## INSTRUCTIONS FOR THE TASK:
Transcribe the part of the film review below that begins at the words "Terror and Radicalism" and stops after "surrendered in disarray.".

## TEXT BLOCK:
***
Terror and Radicalism

Patricia Aufderheide

It’s hard for many veteran leftists to uncurl their lips on hearing the phrase “Weather Underground.” A home-grown terrorist movement with pretensions to Third World revolution, it grabbed the headlines with bombings punctuating ’70s history and stigmatized the entire range of left activism until its leaders surrendered in disarray.

Even for the Weather-weary, though, the new film The Weather Underground by Sam Green and Bill Siegel can’t help but hold fascination. Green and Siegel, who were both children in the ’70s, have made a feature documentary that goes behind the mask of terror. The result is an illuminating footnote on history, and also a thought-provoking insight into extremist belief communities.

The Weather Underground is not a wide-angle history film; it doesn’t even claim to give you movement history. Instead, it provides a platform for its central characters—members of the underground—to recall and reflect on their own lives. The result is character studies that are both uncommented and unvarnished, and an insider’s tale of group madness. “When you feel you have right on your side,” says one-time Weatherman Brian Flanagan, standing in the bar he now owns, “you can do some horrific things.” And some ludicrous ones.

The film is organized chronologically, with flash-forwards to today as middle-aged Weatherfolk—many of them still social activists—retell their memories. The story begins in 1968, with the disillusionment prompted by escalation of the war in Vietnam, assassinations, and splintering of left groups. The impossibly young activists, still vibrant in the Ektachrome tints of that era’s film, glitter with the charisma that Todd Gitlin recalls. He likens them to Bonnie and Clyde, and says, with a shrug: “They were into youth, exuberance, sex, drugs. They wanted action.”

It continues with a failed search for the working class; for an end to monogamy through group sex; and an end to the state through bombings. The New York townhouse explosion that killed three Weathermen as they were preparing bombs sends the rest underground and puts a damper on grand terrorist schemes. Until they surrender—lost in America but still outwitting the hapless FBI—they execute publicity-seeking attacks on symbolically rich sites like the Pentagon, State Department, police and state government offices, and ITT and Gulf Oil headquarters.
***
## DATA EXTRACT:
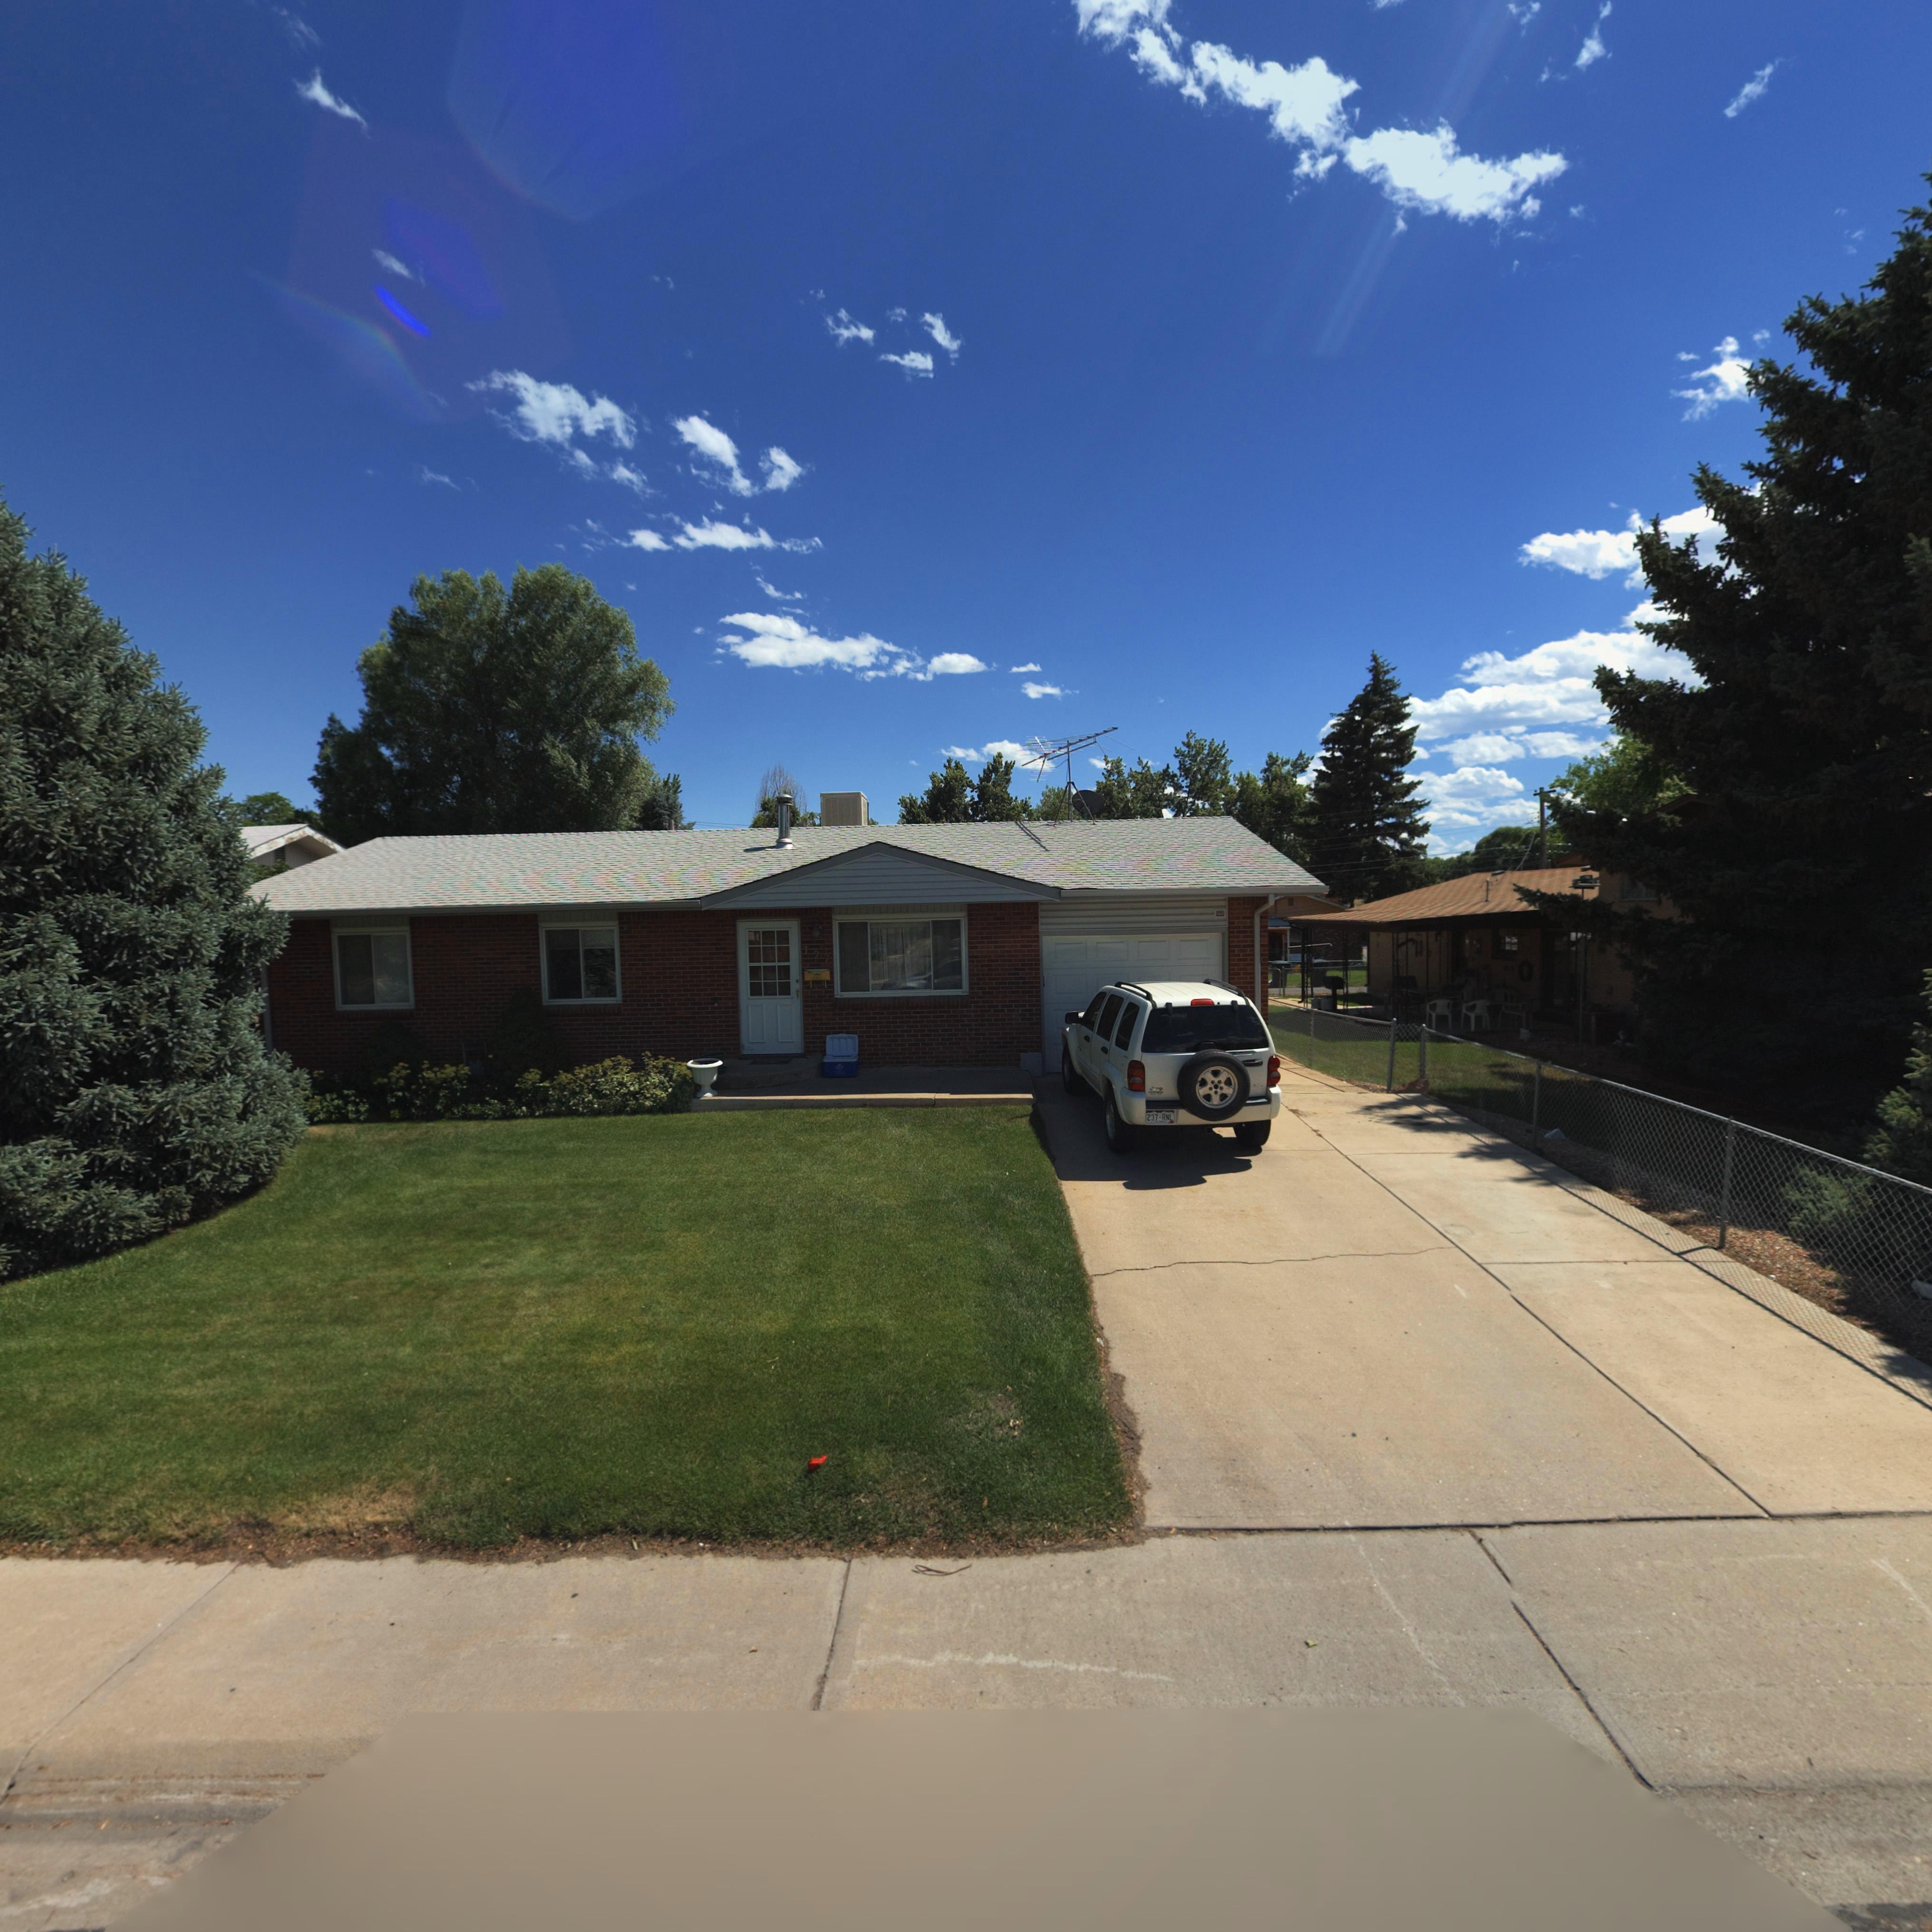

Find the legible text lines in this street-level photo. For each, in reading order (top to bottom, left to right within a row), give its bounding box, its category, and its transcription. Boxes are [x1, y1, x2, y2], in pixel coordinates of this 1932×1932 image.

[803, 945, 829, 964] StreetNumber: 127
***
## EXPECTED ANSWER:
Terror and Radicalism

Patricia Aufderheide

It’s hard for many veteran leftists to uncurl their lips on hearing the phrase “Weather Underground.” A home-grown terrorist movement with pretensions to Third World revolution, it grabbed the headlines with bombings punctuating ’70s history and stigmatized the entire range of left activism until its leaders surrendered in disarray.